Venture capital funds in the cryptocurrency sector predict that the cryptocurrency treasury trend will explode like the 'super memecoin cycle'.
Nearly 10 billion USD of debt from Bitcoin treasury companies will mature during the 2027-2028 period.
Bitcoin (BTC) treasuries along with numerous simulation projects on Ethereum (ETH) and altcoins will be out of date within the next 2 years, according to Haseeb Qureshi – the founder of Dragonfly, a VC fund specializing in cryptocurrency.
In a post on X, Qureshi likened this 'treasury meta' to the hot money trend, which ends quickly like last year's token sale wave.
But hot money never stays long, which is why treasury companies cannot be the ultimate meta. This trend is predicted to last only 1-2 more years as the heat diminishes.
Source: Hosseeb/X
Will treasury companies collapse?
Zaheer Ebtikar, founder of Split Capital, shares the same view as Qureshi but adds that this trend may even last shorter than the super memecoin cycle.
The market is becoming increasingly savvy, leading to each new meta living shorter… The memecoin frenzy – now shifting to publicly listed companies. All exist only fleetingly, due to market pressure.
As of June, the capital held by Bitcoin and Ethereum treasuries reached 367 billion USD. Notably, businesses focused on BTC hold nearly 3.44 million BTC, approximately 364 billion USD at current market prices.
Meanwhile, the ETH treasury recorded a reserve of 1.16 million ETH, equivalent to 3 billion USD.
BTC flows from public treasuries are mainly driven by Strategy and Metaplanet. However, some experts worry that the debt leverage of these companies to purchase BTC could cause a major crash if they default.
Alex Thorn of Galaxy Digital dismissed these concerns, stating that the level of risk is exaggerated, as most debts will only come due in 2027 and beyond.

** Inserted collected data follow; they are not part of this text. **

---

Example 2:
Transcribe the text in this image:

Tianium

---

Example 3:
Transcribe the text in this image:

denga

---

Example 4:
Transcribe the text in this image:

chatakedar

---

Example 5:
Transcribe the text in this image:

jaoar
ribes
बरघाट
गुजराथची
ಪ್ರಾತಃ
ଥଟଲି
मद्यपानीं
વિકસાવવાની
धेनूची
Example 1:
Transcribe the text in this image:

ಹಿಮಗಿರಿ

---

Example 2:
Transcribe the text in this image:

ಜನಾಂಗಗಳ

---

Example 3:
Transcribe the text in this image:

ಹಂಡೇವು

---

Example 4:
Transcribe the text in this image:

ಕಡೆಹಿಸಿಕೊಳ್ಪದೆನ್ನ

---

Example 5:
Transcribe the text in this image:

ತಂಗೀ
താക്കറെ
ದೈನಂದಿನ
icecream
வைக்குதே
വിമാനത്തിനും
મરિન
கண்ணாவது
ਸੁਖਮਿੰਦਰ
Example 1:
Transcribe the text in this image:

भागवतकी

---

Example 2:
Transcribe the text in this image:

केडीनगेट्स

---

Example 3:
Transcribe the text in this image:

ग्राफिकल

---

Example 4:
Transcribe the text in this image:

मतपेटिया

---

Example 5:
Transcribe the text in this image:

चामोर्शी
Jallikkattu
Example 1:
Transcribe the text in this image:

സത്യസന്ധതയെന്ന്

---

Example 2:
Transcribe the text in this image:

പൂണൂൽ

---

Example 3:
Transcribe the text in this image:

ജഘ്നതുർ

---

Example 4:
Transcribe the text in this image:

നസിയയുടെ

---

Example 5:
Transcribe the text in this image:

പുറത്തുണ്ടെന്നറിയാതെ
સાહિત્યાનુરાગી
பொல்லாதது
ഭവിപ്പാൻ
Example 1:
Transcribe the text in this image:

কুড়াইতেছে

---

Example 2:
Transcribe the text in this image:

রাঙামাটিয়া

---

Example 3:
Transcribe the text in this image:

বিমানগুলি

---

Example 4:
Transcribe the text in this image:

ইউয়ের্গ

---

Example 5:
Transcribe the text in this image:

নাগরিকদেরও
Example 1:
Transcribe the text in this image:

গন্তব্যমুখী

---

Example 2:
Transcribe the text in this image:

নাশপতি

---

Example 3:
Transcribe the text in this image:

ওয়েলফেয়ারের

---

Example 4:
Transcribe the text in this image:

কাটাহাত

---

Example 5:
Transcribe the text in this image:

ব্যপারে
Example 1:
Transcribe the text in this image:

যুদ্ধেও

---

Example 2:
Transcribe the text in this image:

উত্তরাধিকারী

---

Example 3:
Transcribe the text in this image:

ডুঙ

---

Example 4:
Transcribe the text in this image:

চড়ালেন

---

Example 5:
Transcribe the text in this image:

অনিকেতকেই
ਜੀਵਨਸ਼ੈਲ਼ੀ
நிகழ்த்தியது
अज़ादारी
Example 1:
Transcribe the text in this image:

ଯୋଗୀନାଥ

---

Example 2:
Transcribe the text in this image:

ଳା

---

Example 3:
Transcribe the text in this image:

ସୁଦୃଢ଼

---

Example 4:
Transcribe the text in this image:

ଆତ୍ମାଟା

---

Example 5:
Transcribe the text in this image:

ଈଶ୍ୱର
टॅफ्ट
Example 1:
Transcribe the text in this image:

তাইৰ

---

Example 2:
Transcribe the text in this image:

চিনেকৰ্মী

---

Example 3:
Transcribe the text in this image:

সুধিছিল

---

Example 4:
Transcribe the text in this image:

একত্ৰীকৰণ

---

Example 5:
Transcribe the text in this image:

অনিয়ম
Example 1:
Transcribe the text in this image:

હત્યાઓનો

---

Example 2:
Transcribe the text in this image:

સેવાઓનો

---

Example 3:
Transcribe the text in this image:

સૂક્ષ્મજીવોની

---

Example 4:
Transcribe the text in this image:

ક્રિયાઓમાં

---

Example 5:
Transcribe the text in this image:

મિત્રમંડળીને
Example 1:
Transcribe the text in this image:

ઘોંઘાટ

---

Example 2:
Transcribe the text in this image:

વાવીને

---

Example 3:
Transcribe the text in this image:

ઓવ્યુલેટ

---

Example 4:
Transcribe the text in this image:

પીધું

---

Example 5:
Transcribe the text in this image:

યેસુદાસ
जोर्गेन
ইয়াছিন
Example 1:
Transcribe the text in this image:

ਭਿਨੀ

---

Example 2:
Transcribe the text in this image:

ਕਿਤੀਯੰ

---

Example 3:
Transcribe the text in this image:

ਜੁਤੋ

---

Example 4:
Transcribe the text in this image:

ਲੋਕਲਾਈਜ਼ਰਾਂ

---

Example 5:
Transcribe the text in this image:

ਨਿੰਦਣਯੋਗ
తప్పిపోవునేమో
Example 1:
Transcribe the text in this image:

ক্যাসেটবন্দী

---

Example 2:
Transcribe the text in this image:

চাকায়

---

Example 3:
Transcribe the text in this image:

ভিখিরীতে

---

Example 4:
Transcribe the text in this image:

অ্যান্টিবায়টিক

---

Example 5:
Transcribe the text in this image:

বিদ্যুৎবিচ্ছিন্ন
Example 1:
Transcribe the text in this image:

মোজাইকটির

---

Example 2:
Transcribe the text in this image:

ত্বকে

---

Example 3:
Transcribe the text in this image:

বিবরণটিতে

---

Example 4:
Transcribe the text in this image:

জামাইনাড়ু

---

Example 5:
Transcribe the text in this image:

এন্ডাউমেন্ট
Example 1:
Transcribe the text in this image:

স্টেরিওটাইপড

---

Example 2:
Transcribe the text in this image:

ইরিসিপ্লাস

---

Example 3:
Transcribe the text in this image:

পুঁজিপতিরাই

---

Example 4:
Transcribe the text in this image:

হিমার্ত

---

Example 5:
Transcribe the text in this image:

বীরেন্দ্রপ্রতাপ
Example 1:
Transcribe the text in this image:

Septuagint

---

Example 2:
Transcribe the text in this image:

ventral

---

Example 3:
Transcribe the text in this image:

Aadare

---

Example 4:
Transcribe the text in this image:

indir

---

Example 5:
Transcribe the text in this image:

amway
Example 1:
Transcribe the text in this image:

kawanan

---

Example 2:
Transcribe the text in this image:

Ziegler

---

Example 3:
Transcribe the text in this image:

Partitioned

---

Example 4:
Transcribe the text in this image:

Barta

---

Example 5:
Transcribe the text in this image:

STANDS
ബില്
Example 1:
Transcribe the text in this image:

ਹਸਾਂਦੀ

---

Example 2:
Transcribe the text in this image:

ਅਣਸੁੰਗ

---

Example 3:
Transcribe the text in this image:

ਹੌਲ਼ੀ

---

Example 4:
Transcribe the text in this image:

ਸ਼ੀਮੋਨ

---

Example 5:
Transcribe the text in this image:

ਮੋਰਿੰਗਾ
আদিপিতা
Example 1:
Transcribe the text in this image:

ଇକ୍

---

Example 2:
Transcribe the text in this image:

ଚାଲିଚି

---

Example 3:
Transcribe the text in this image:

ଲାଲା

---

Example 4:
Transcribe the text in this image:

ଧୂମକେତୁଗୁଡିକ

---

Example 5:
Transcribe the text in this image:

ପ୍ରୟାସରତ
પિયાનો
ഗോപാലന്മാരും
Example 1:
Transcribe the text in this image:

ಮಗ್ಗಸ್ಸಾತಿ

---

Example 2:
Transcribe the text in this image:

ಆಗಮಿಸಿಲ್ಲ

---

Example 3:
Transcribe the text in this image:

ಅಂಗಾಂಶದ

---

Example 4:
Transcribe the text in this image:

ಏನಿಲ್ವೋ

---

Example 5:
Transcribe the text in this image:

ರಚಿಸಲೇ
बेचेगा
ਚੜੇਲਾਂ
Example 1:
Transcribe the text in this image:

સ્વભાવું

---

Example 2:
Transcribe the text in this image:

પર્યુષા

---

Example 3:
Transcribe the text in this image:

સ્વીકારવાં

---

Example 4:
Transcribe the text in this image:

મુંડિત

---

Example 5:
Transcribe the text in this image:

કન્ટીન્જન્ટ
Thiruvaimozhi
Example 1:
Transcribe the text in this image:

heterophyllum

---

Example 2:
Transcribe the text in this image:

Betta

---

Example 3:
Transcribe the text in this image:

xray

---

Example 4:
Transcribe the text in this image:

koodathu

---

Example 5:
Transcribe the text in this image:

Currently, the total debt of BTC treasury companies amounts to 12.7 billion USD, with Strategy accounting for 8.2 billion USD – equivalent to 64% of the total debt.
Nearly 10 billion USD of this debt will mature from 2027 to 2028, coinciding with Qureshi's prediction of the bubble bursting.
Source: Galaxy Research
Cryptocurrency treasury profits – attractive but carry risks.
The cryptocurrency treasury meta offers attractive yields, even outperforming underlying assets, attracting the majority of long-term investors and hedge funds.
However, with a risk management mindset, the 2027-2028 period is a crucial time that investors need to pay close attention to. The game will change if companies cannot repay their debts; the potential for a liquidation explosion or a sudden market decline is difficult to avoid.